Chocolate Cocoa Nib and Pecan Biscotti



Desiring something a little more chocolatey I reworked my tried and true biscotti recipe to make these – they’re not too sweet, and they satisfy the cravings for chocolate.  If you’d rather not mess around with the dipping chocolate you could just add some semi-sweet chocolate chips into the batter instead.

What you need:

1/2 cup butter

3/4 cup sugar

2 eggs

1 teaspoon vanilla extract

1 teaspoon almond extract

2 cups white flour

1/4 cup cocoa

1  1/2 teaspoons baking powder

1/4 tsp salt

1/2 cup pecan pieces

2 tablespoons cocoa nibs

(3/4 cup semisweet chocolate optional)

For the chocolate coating:

3 oz semi-sweet chocolate, chopped

What to do:

1. Cream the butter, then add sugar, then eggs one at a time and beat until fluffy.  Beat in vanilla and almond extracts.

4. Combine dry ingredients and mix with a wooden spoon until just incorporated.  Add the nuts and cocoa nibs and stir until just combined.

5. Divide the dough into two pieces.  With floured hands form into two logs on a baking sheet.  Bake at 325F for 25-30 minutes.

6. Slice the baked rolls diagonally and place on a baking sheet.  Lower the oven to 300F and bake for 10-15 minutes, until slighty browned.  Turn over and bake for another 10-15, until that side is also slightly browned.

7. Place on cooling racks to cool before you dip them.

8.  Using a double boiler, or just a bowl over a pot of water, bring the water to a boil, then lower heat to a simmer.  Place 2oz of the chocolate in the top of the double boiler, and stir from time to time until it melts completely.
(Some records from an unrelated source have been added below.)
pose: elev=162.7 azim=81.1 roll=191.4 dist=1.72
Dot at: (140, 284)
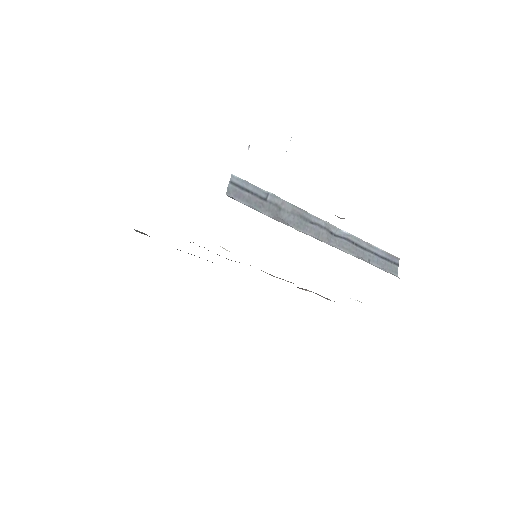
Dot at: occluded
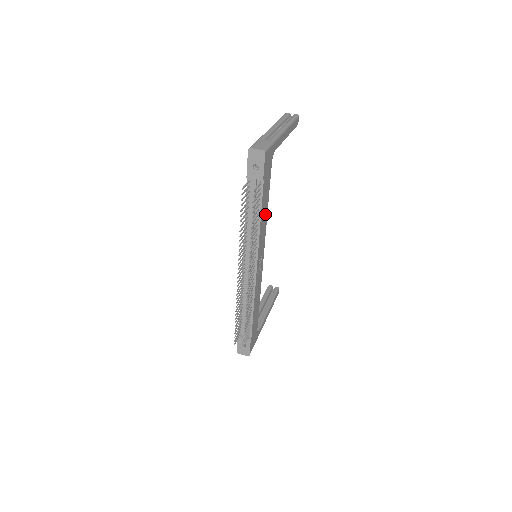
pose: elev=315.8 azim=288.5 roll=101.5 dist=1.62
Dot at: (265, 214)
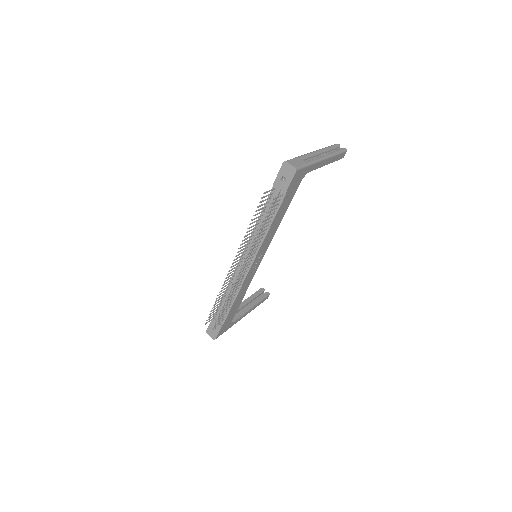
Dot at: (277, 223)
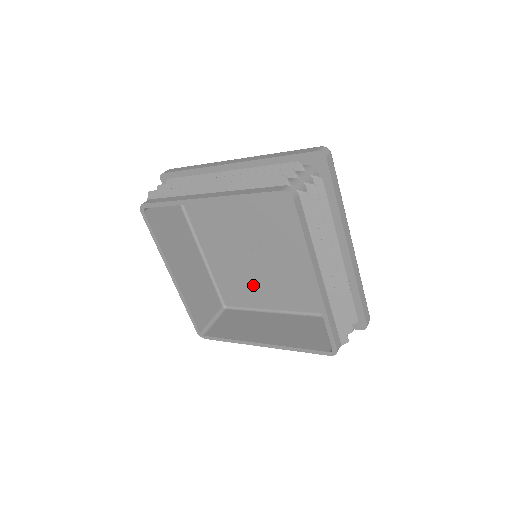
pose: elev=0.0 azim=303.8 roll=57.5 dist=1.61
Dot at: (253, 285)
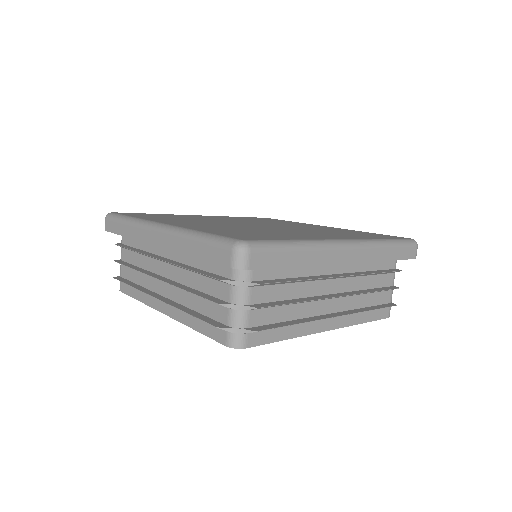
Dot at: occluded
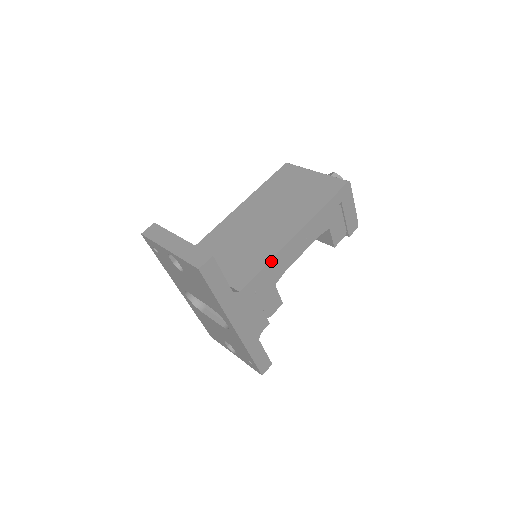
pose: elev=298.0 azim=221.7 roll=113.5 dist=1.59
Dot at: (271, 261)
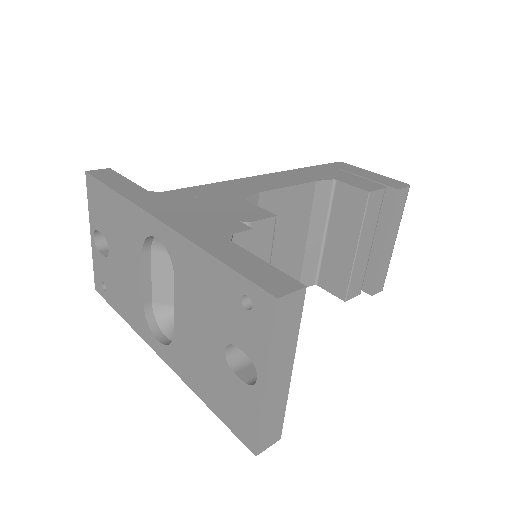
Dot at: (221, 183)
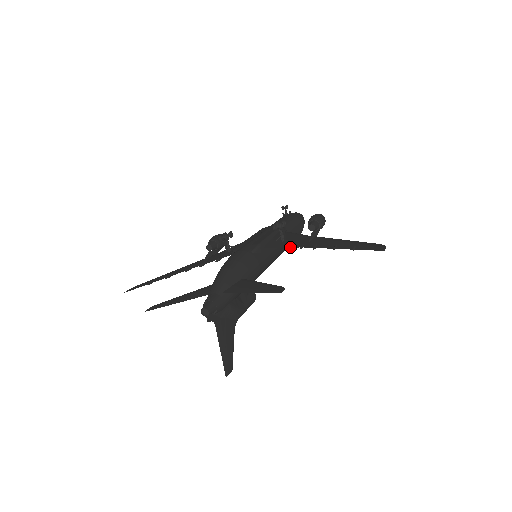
9.  Take the chocolate off the heat and add the rest of the chocolate, stirring until it melts completely.  Return to the heat and stir until it is very liquidy again.  I use this method to temper the chocolate without a candy thermometer – tempering makes the chocolate firm when it cools, and gives it a shiny finish.

10.  Dip each biscotti into the chocolate and let it sit until the chocolate hardens.

Store the biscotti in an airtight container.  They last quite a while – well, they would last quite a while if people didn’t eat them all up!